Would you please copy the entries exactly, leaving every picture aside?

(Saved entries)
┏━━

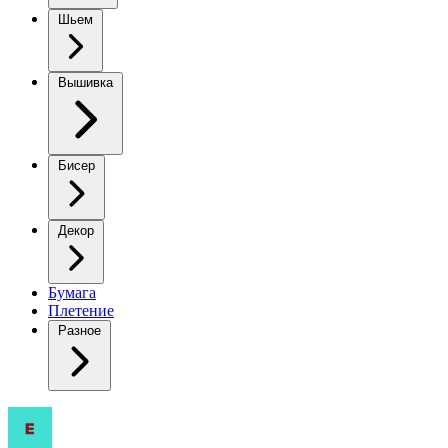
Шьем
Вышивка
Бисер
Декор
Бумага
Плетение
Разное
Вдохновение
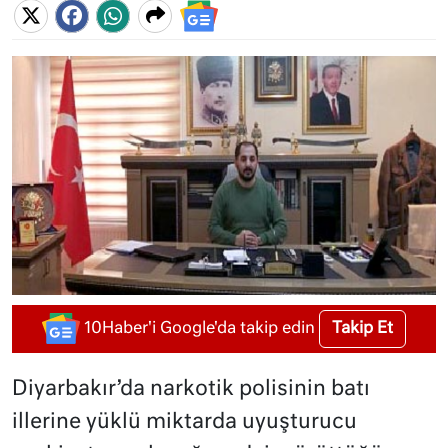
Takip Et
10Haber'i Google'da takip edin
Diyarbakır’da narkotik polisinin batı
illerine yüklü miktarda uyuşturucu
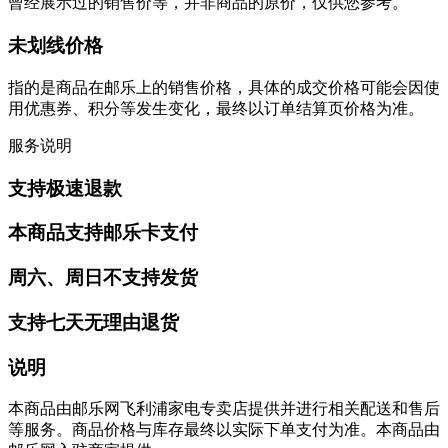
曾经展示过的销售价等，并非商品的原价，仅供您参考。
未划线价格
指的是商品在邮乐上的销售价格，具体的成交价格可能会因使
用优惠券、积分等发生变化，最终以订单结算页价格为准。
服务说明
支持极速退款
本商品支持邮乐卡支付
周六、周日不支持发货
支持七天无理由退货
说明
本商品由邮乐网飞利浦家电专卖店提供并进行相关配送和售后
等服务。商品价格与库存最终以实际下单支付为准。本商品由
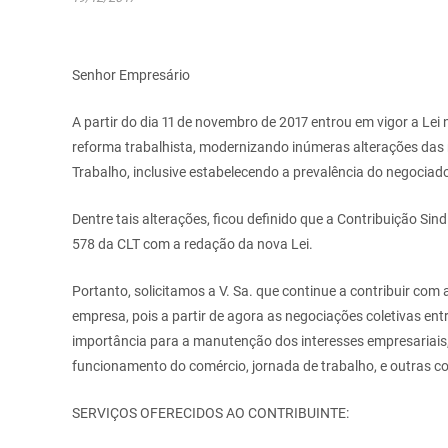
Senhor Empresário
A partir do dia 11 de novembro de 2017 entrou em vigor a Lei n
reforma trabalhista, modernizando inúmeras alterações das
Trabalho, inclusive estabelecendo a prevalência do negociado
Dentre tais alterações, ficou definido que a Contribuição Sind
578 da CLT com a redação da nova Lei.
Portanto, solicitamos a V. Sa. que continue a contribuir com 
empresa, pois a partir de agora as negociações coletivas ent
importância para a manutenção dos interesses empresariais, 
funcionamento do comércio, jornada de trabalho, e outras c
SERVIÇOS OFERECIDOS AO CONTRIBUINTE:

┗━━

#### EXPECTED ANSWER
Шьем
Вышивка
Бисер
Декор
Бумага
Плетение
Разное
Вдохновение
Takip Et
10Haber'i Google'da takip edin
Diyarbakır’da narkotik polisinin batı
illerine yüklü miktarda uyuşturucu
曾经展示过的销售价等，并非商品的原价，仅供您参考。
未划线价格
指的是商品在邮乐上的销售价格，具体的成交价格可能会因使
用优惠券、积分等发生变化，最终以订单结算页价格为准。
服务说明
支持极速退款
本商品支持邮乐卡支付
周六、周日不支持发货
支持七天无理由退货
说明
本商品由邮乐网飞利浦家电专卖店提供并进行相关配送和售后
等服务。商品价格与库存最终以实际下单支付为准。本商品由
Senhor Empresário
A partir do dia 11 de novembro de 2017 entrou em vigor a Lei n
reforma trabalhista, modernizando inúmeras alterações das
Trabalho, inclusive estabelecendo a prevalência do negociado
Dentre tais alterações, ficou definido que a Contribuição Sind
578 da CLT com a redação da nova Lei.
Portanto, solicitamos a V. Sa. que continue a contribuir com 
empresa, pois a partir de agora as negociações coletivas ent
importância para a manutenção dos interesses empresariais, 
funcionamento do comércio, jornada de trabalho, e outras c
SERVIÇOS OFERECIDOS AO CONTRIBUINTE:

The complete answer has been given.